* **What you will do**: Continue the post below about saying yes on a California road trip, starting right after its last sentence.

* **Given text**:
▬▬▬▬▬▬▬▬▬▬

The power of yes-saying (or the story of how I ended up in a meltwater river in California)

You know how sometimes the most boring pictures contain the best stories? This is one of those pictures.

You know how sometimes the most boring pictures contain the best stories? This is one of those pictures.

Pretty boring right? But albeit not being either well-lit nor well-framed this picture contains one of my all-time favourite travel memories:

 

Saying yes to life can get you into the strangest situations. Generally I’m not very good at saying yes, I really have to make an effort to not just blurt out my usual “no” when I don’t feel 100% in control.

I first became aware of this about a year ago during my education at YRA. We were given an assignment to say yes 25 times in a week, especially to the things we would normally say no to (provided it didn’t cross our ethical boundaries) Also we couldn’t tell anyone about this or we would have to do it over again. This was, of course, to get us out of our comfort zones, and boy did it get me out of mine!

I discovered that I really liked the assignment and as it coincided with our road trip to California I quickly decided to prolong it to the whole month. Luckily Jonas has this habit of asking me random questions all the time (I suppose it’s because he just expects to get a no), so when I started to notice this I had every opportunity to ace the assignment.

Most of the yes-es let to harmless things such as an otherwise passed viewpoint or an ice cream break, but one yes led to a rather more dramatic event.

We were headed north along the river through Sequoia National Forest (one of the most beautiful places I have ever seen btw.) when we passed a small inn. The inn consisted of a few huts and behind it an idyllic looking white bridge crossed the river. I had already passed by it when Jonas let out one of his usual: “wanna go across the bridge?”

I actually said no at first, but then I remembered my assignment, turned around the car and stopped at the small parking lot. We found the lady who owned the place and asked if it was okay for us to cross the bridge. She said yes and off we were.

The water was passing slowly under the bridge, the air still had a bit of its February chill, but the sun was shining and all in all it was a beautiful day.

▬▬▬▬▬▬▬▬▬▬

* **Records provided**:

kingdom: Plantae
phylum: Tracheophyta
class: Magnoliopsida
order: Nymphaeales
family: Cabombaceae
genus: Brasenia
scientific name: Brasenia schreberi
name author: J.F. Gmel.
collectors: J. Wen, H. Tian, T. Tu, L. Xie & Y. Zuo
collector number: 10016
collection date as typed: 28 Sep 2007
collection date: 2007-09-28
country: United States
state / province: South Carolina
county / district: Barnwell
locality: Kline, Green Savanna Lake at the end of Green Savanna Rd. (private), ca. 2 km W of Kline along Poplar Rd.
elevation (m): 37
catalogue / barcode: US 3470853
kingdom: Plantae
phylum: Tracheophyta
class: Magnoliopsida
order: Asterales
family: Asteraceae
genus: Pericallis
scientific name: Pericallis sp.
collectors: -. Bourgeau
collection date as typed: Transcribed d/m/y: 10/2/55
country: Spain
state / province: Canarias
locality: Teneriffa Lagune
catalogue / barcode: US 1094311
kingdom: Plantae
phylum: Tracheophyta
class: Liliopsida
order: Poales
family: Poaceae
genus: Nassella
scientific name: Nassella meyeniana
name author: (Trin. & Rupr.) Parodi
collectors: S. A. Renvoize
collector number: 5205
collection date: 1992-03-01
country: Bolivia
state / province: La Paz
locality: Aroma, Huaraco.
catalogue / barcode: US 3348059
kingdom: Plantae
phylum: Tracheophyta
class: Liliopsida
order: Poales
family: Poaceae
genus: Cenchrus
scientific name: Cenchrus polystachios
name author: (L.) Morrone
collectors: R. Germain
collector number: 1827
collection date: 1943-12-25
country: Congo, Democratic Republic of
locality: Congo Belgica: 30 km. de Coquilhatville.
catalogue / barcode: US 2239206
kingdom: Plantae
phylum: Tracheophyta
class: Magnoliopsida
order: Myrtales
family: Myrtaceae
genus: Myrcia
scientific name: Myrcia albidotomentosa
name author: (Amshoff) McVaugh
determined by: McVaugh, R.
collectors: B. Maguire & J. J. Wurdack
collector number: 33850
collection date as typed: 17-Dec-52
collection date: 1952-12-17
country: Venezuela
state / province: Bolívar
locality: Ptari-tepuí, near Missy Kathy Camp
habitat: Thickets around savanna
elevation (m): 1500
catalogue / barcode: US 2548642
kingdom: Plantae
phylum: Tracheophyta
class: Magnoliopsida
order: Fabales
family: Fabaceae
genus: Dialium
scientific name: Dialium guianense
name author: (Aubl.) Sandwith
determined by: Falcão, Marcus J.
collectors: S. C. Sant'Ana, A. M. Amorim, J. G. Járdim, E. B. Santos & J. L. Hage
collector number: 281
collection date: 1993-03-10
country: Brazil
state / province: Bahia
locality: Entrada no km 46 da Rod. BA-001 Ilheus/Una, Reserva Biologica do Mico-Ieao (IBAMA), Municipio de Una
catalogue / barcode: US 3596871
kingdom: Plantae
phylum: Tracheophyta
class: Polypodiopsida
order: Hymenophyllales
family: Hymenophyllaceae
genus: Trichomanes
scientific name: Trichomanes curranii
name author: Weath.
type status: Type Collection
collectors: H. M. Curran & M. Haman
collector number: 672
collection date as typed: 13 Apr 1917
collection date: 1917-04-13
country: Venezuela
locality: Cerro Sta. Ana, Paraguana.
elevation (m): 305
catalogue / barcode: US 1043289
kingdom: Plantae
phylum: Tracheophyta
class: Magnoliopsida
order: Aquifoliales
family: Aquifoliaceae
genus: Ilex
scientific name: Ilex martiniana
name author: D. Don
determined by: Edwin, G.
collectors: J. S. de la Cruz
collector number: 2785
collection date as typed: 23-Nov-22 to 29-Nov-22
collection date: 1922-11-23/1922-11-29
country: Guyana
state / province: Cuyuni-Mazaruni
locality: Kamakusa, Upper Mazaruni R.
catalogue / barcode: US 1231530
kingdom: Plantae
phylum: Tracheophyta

▬▬▬▬▬▬▬▬▬▬

* **Written response**:
We decided to play a game of Poohsticks and as I leaned down to pick up a suitable stick i noticed a movement out of the corner of my right eye. In the long second that followed I realized that I had just dropped our only car key in a melt water river while hearing the taunting ghost of 3-weeks-past-me saying that “no, of course we don’t need insurance for the car key, that’s just silly.”

Needles to say, I freaked out. I ran over to the railing and looked down in wild search of the key. And there, 3 meters down, it peered up at us from a convenient location between some rocks at the bottom of the river. I started crying in despair “I have to go get it, I was the one who dropped it, it will flow away if we don’t get it, we have to get it NOW!”

Jonas tried to calm me down, saying that the water was freezing, and the key wasn’t going anywhere, but I was beyond reach and already headed for the river side.

I started walking into the water wearing all my clothes while Jonas watched me from above and guided me towards the key.

It went fine at first. Yes, the water was cold, but the current wasn’t too strong and it only went up to my thighs. I continued and gasped as the water reached my stomach – it really was freezing! – but now I was only two meters from where the key was supposed to be. One meter further however and the water rose to my neck – I would have to dive to get it.

Only problem is that I’m blind as a bat and I was afraid I would loose my glasses if I stuck my head in with them. The current was stronger on this side of the river and all of a sudden it didn’t seem so idyllic anymore.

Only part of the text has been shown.